◆ Your assignment: Extract the entire passage below about pasts and futures in the pandemic, reproducing it word for word.

◆ Text passage:
══════════════════════════════
A year and a half of Pasts and Futures in a pandemic

(Https://www.bbc.co.uk/news/uk-england-tyne-52598529)

Halfway through the first lockdown in 2020 I spoke with my brother on the phone. ‘There you go, Anselma’, he said. ‘Now this is already the second historical event we’ve witnessed in our lifetime. Personally I feel one would have sufficed’. As a former East German he was referring to the fall of state socialism in 1989 and German reunification in 1990 as the first event, the current Covid19 pandemic as the second. I advised caution: ‘you know, Sebastian, given our age, there is a fair amount of scope for a third’. And personally, I wonder what flavour such a third might have.

There we have it, pasts and futures, imagination, all rolled into a three-minute conversation on the phone, between a brother and a sister, one in Germany, one in the UK. The pandemic has certainly raised many questions about the future, in particular I think. There was hope for the environment in the first and most severe national lock down in the UK; concern about children’s development after months of school closures; and all along wishes to get back to ‘normality’, but which one?
══════════════════════════════
◆ Material provided:
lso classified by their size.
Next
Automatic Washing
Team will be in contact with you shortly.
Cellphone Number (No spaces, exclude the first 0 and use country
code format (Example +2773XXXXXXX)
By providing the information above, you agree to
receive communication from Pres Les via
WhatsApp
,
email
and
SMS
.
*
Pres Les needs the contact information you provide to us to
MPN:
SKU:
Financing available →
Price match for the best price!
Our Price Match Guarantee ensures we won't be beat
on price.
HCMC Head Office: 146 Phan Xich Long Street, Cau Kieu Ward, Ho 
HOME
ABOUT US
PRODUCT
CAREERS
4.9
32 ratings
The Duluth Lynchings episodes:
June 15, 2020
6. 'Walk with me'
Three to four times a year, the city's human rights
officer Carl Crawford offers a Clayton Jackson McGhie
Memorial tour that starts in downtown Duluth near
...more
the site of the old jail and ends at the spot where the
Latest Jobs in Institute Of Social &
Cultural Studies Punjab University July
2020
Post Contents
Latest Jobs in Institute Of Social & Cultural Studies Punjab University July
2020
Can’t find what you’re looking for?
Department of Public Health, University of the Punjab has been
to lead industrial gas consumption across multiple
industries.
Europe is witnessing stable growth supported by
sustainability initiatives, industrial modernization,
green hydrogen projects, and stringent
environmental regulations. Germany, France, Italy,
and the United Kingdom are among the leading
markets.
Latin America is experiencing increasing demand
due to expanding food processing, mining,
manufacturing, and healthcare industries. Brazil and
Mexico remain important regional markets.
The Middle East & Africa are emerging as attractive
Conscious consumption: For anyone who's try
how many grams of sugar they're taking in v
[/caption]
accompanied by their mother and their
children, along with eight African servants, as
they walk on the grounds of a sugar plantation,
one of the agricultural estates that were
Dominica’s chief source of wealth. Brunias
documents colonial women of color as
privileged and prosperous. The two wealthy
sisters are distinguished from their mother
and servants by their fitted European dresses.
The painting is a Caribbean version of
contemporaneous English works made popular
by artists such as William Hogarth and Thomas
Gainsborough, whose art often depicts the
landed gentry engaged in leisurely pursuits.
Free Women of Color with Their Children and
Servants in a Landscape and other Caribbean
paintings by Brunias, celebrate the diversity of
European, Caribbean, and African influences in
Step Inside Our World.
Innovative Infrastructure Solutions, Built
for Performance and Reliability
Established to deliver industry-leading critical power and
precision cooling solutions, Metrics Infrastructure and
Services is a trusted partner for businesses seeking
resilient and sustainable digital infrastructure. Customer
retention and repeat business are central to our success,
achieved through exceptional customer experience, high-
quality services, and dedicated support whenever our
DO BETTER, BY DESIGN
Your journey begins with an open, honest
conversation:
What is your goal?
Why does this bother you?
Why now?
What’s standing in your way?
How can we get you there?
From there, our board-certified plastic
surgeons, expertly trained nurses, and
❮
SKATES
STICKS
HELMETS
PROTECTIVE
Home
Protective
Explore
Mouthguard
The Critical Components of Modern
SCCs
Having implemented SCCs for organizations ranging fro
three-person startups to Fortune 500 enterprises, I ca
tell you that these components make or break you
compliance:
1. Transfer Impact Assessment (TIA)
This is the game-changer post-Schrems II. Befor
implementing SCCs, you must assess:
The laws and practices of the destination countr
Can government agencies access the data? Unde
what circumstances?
══════════════════════════════
◆ Answer:
A year and a half of Pasts and Futures in a pandemic

(Https://www.bbc.co.uk/news/uk-england-tyne-52598529)

Halfway through the first lockdown in 2020 I spoke with my brother on the phone. ‘There you go, Anselma’, he said. ‘Now this is already the second historical event we’ve witnessed in our lifetime. Personally I feel one would have sufficed’. As a former East German he was referring to the fall of state socialism in 1989 and German reunification in 1990 as the first event, the current Covid19 pandemic as the second. I advised caution: ‘you know, Sebastian, given our age, there is a fair amount of scope for a third’. And personally, I wonder what flavour such a third might have.

There we have it, pasts and futures, imagination, all rolled into a three-minute conversation on the phone, between a brother and a sister, one in Germany, one in the UK. The pandemic has certainly raised many questions about the future, in particular I think. There was hope for the environment in the first and most severe national lock down in the UK; concern about children’s development after months of school closures; and all along wishes to get back to ‘normality’, but which one?